In 2016, Globe and Mail reporter Ann Hui drove across Canada, from Victoria to Fogo Island, to write about small-town Chinese restaurants and the families who run them. It was only after the story was published that she discovered her own family could have been included—her parents had run their own Chinese restaurant, The Legion Cafe, before she was born. This discovery, and the realization that there was so much of her own history she didn’t yet know, set her on a time-sensitive mission: to understand how, after generations living in a poverty-stricken area of Guangdong, China, her family had somehow wound up in Canada.
Chop Suey Nation: The Legion Cafe and Other Stories from Canada’s Chinese Restaurantsweaves together Hui’s own family history—from her grandfather’s decision to leave behind a wife and newborn son for a new life, to her father’s path from cooking in rural China to running some of the largest “Western” kitchens in Vancouver, to the unravelling of a closely guarded family secret—with the stories of dozens of Chinese restaurant owners from coast to coast. Along her trip, she meets a Chinese-restaurant owner/small-town mayor, the owner of a Chinese restaurant in a Thunder Bay curling rink, and the woman who runs a restaurant alone, 365 days a year, on the very remote Fogo Island. Hui also explores the fascinating history behind “chop suey” cuisine, detailing the invention of classics like “ginger beef” and “Newfoundland chow mein,” and other uniquely Canadian fare like the “Chinese pierogies” of Alberta.
Hui, who grew up in authenticity-obsessed Vancouver, begins her journey with a somewhat disparaging view of small-town “fake Chinese” food. But by the end, she comes to appreciate the essentially Chinese values that drive these restaurants—perseverance, entrepreneurialism and deep love for family. Using her own family’s story as a touchstone, she explores the importance of these restaurants in the country’s history and makes the case for why chop suey cuisine should be recognized as quintessentially Canadian.
“This engaging tour of small-town Asian restaurants derives emotional heft from descriptions of the heroic struggles of immigrants—including, as the author discovers as an adult, her own parents—dishing up Canadian-friendly “Chinese” dishes...Her probe yields another important story illustrating how discriminatory policies devastated so many Chinese families.”
“...Ultimately, read Chop Suey Nation not only for its window into this familiar cuisine, but also because reading it means understanding that these small, family-run restaurants are an integral part of Chinese immigration in this country. That these families, Hui’s included, survived and established a sense of community amidst racial tensions and cultural discomfort. That these small town and rural restaurants are at the heart of Canada’s relationship to itself, to its identity.”
“Chop Suey Nation is an absorbing, eye-opening read for anyone...”
“Chop Suey Nation is a peek into the universal experience of immigrants making a life through food. ‘Why,’ asks journalist Ann Hui, ‘are there Chinese restaurants in small towns across Canada?’ An intriguing journey for answers becomes interspersed with a moving memoir of her father’s life. Now I crave chop suey.”
“With grace and extraordinary insight, Ann Hui weaves her own family’s history with the personal stories behind small-town Canada’s chop suey houses.

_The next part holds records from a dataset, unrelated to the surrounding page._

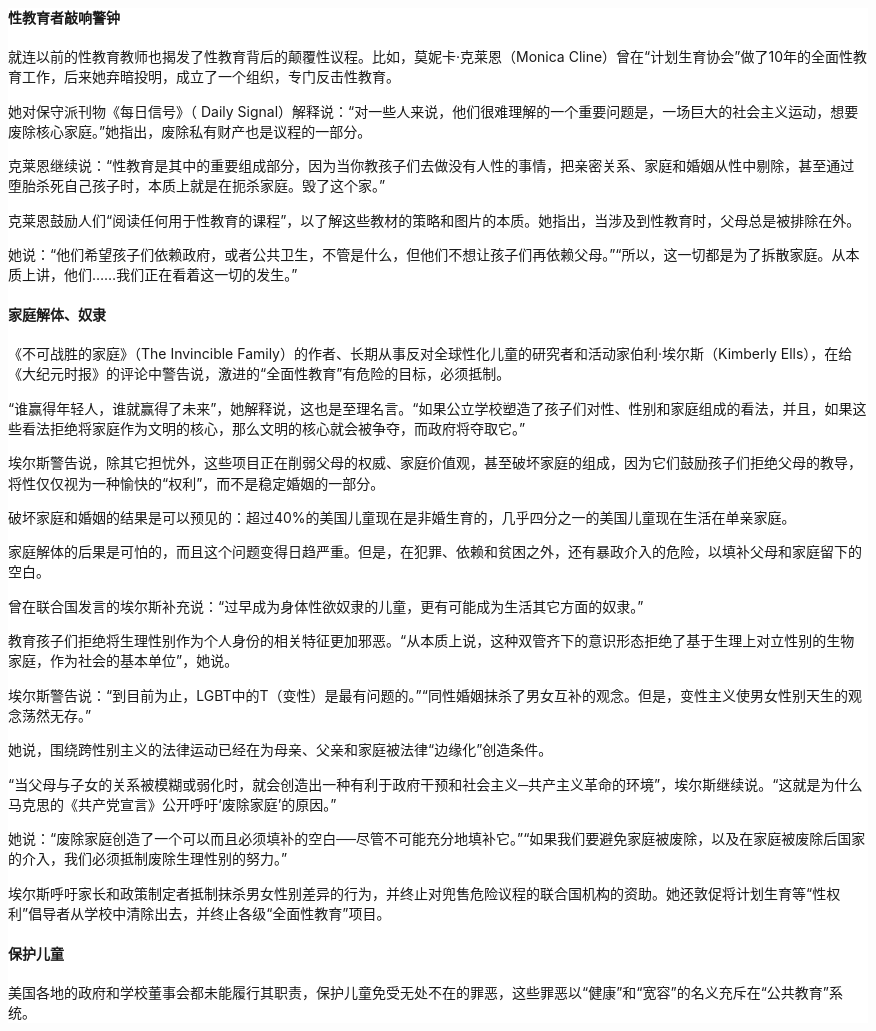 <h4>
 性教育者敲响警钟
</h4>
<p>
 就连以前的性教育教师也揭发了性教育背后的颠覆性议程。比如，莫妮卡‧克莱恩（Monica Cline）曾在“计划生育协会”做了10年的全面性教育工作，后来她弃暗投明，成立了一个组织，专门反击性教育。
</p>
<p>
 她对保守派刊物《每日信号》（ Daily Signal）解释说：“对一些人来说，他们很难理解的一个重要问题是，一场巨大的社会主义运动，想要废除核心家庭。”她指出，废除私有财产也是议程的一部分。
</p>
<p>
 克莱恩继续说：“性教育是其中的重要组成部分，因为当你教孩子们去做没有人性的事情，把亲密关系、家庭和婚姻从性中剔除，甚至通过堕胎杀死自己孩子时，本质上就是在扼杀家庭。毁了这个家。”
</p>
<p>
 克莱恩鼓励人们“阅读任何用于性教育的课程”，以了解这些教材的策略和图片的本质。她指出，当涉及到性教育时，父母总是被排除在外。
</p>
<p>
 她说：“他们希望孩子们依赖政府，或者公共卫生，不管是什么，但他们不想让孩子们再依赖父母。”“所以，这一切都是为了拆散家庭。从本质上讲，他们……我们正在看着这一切的发生。”
</p>
<h4>
 家庭解体、奴隶
</h4>
<p>
 《不可战胜的家庭》（The Invincible Family）的作者、长期从事反对全球性化儿童的研究者和活动家伯利‧埃尔斯（Kimberly Ells），在给《大纪元时报》的评论中警告说，激进的“全面性教育”有危险的目标，必须抵制。
</p>
<p>
 “谁赢得年轻人，谁就赢得了未来”，她解释说，这也是至理名言。“如果公立学校塑造了孩子们对性、性别和家庭组成的看法，并且，如果这些看法拒绝将家庭作为文明的核心，那么文明的核心就会被争夺，而政府将夺取它。”
</p>
<p>
 埃尔斯警告说，除其它担忧外，这些项目正在削弱父母的权威、家庭价值观，甚至破坏家庭的组成，因为它们鼓励孩子们拒绝父母的教导，将性仅仅视为一种愉快的“权利”，而不是稳定婚姻的一部分。
</p>
<p>
 破坏家庭和婚姻的结果是可以预见的：超过40%的美国儿童现在是非婚生育的，几乎四分之一的美国儿童现在生活在单亲家庭。
</p>
<p>
 家庭解体的后果是可怕的，而且这个问题变得日趋严重。但是，在犯罪、依赖和贫困之外，还有暴政介入的危险，以填补父母和家庭留下的空白。
</p>
<p>
 曾在联合国发言的埃尔斯补充说：“过早成为身体性欲奴隶的儿童，更有可能成为生活其它方面的奴隶。”
</p>
<p>
 教育孩子们拒绝将生理性别作为个人身份的相关特征更加邪恶。“从本质上说，这种双管齐下的意识形态拒绝了基于生理上对立性别的生物家庭，作为社会的基本单位”，她说。
</p>
<p>
 埃尔斯警告说：“到目前为止，LGBT中的T（变性）是最有问题的。”“同性婚姻抹杀了男女互补的观念。但是，变性主义使男女性别天生的观念荡然无存。”
</p>
<p>
 她说，围绕跨性别主义的法律运动已经在为母亲、父亲和家庭被法律“边缘化”创造条件。
</p>
<p>
 “当父母与子女的关系被模糊或弱化时，就会创造出一种有利于政府干预和社会主义─共产主义革命的环境”，埃尔斯继续说。“这就是为什么马克思的《共产党宣言》公开呼吁‘废除家庭’的原因。”
</p>
<p>
 她说：“废除家庭创造了一个可以而且必须填补的空白──尽管不可能充分地填补它。”“如果我们要避免家庭被废除，以及在家庭被废除后国家的介入，我们必须抵制废除生理性别的努力。”
</p>
<p>
 埃尔斯呼吁家长和政策制定者抵制抹杀男女性别差异的行为，并终止对兜售危险议程的联合国机构的资助。她还敦促将计划生育等“性权利”倡导者从学校中清除出去，并终止各级“全面性教育”项目。
</p>
<h4>
 保护儿童
</h4>
<p>
 美国各地的政府和学校董事会都未能履行其职责，保护儿童免受无处不在的罪恶，这些罪恶以“健康”和“宽容”的名义充斥在“公共教育”系统。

You can’t help but feel as you’re reading that within these pages lies the history of an entire nation. A surprising, occasionally heartbreaking, and ultimately gorgeous read.”
“...makes for great reading while you’re motoring through Canada.” - “14 Best Books to Read in Summer 2019”
“Part memoir, part history and part road trip, Ann Hui’s Chop Suey Nation is easy to love. The story weaves through families and countries, exploring culture and cuisine through restaurants across Canada—and in her own home. Guaranteed to charm you and make you hungry.”
“ ...an entertaining look at how Chinese food evolved to become quintessentially Canadian... The author packs her pages full (in Chinese, “bao”) of interesting information charmingly related...The straightforwardness of the writing is praiseworthy... much to enjoy in Hui’s narrative.”
“Hui is a storyteller at heart and a very good one at that.”